#### EXCERPT

==*==

Dan: I started making music as a teenager. I've always enjoyed playing with sounds and manipulating them. I used to have this old 4-track and a Casio keyboard, and I would record onto it and then flip the cassette, so it would play backwards or slow things right down. I used to play the guitar a lot, but it got to the point where I was spending so much time trying to make it sound like something else that I realised that what I really wanted to work with was sounds—so I got a sampler. I grew up near Liverpool, but later moved to Preston to study Music & Multimedia Arts. There was quite a close-knit music scene there, and we met through that.

==*==

#### EXTRACTED RECORDS
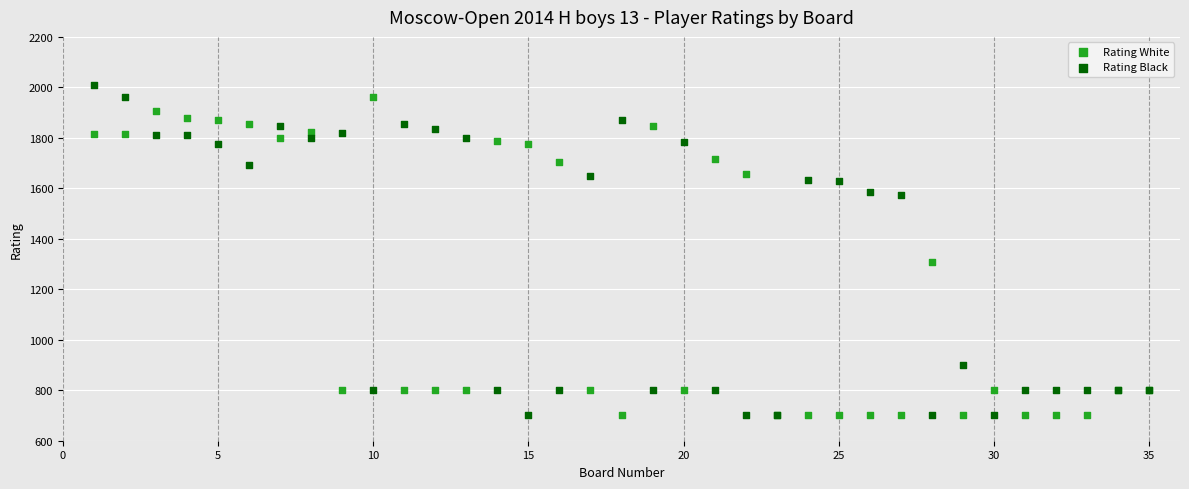

What is the X range (max minus min) for the scatter plot?

34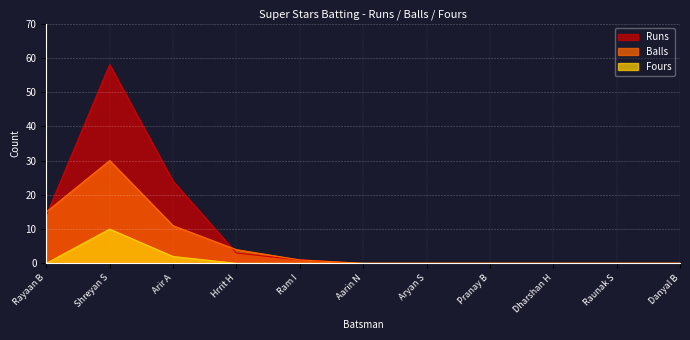

Which series has the largest range (max minus min)?

Runs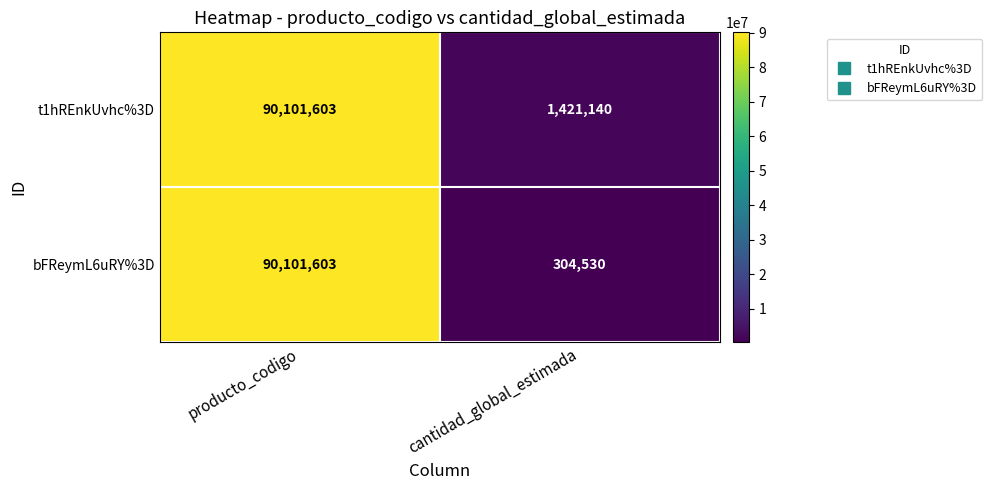

What is the difference between the maximum and minimum values in the t1hREnkUvhc%3D series?

88680463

==*==

#### CHECK YOUR UNDERSTANDING
• a. Reproduce the part of the interview excerpt that opens with the words containing "Dan: I started" and closes with "met through that.".
• b. According to the interview excerpt, what did Dan move to Preston to study?
• c. Extend the interview excerpt about Dan's start in music beyond its final sentence.

#### RESPONSES BY TASK
• a.
Dan: I started making music as a teenager. I've always enjoyed playing with sounds and manipulating them. I used to have this old 4-track and a Casio keyboard, and I would record onto it and then flip the cassette, so it would play backwards or slow things right down. I used to play the guitar a lot, but it got to the point where I was spending so much time trying to make it sound like something else that I realised that what I really wanted to work with was sounds—so I got a sampler. I grew up near Liverpool, but later moved to Preston to study Music & Multimedia Arts. There was quite a close-knit music scene there, and we met through that.

• b. Music & Multimedia Arts.

• c.
Liam: I grew up in Lincolnshire, which is a pretty isolated county really. Most of looks a bit desolate, and people can be pretty backwards. I think I got into music because I was trying to create a more interesting world for myself. I started out writing songs on guitar—similar to Dan—but I got a copy of Logic when I was about 18. So that was where I was first putting beats together and things like that. It was just a revelation; being able to make all these interesting sounds, and try putting really disparate elements against each other.

Your second EP New Brutalism has just been released on Modern Love. How did you meet Andy Stott?
Liam: Shlom, who runs Modern Love introduced me to him really briefly years ago at an Autechre gig. SND were on though and they were sick—I wasn't too fussed with Autechre. Andy was talking about soundtracking his own exercise video I think.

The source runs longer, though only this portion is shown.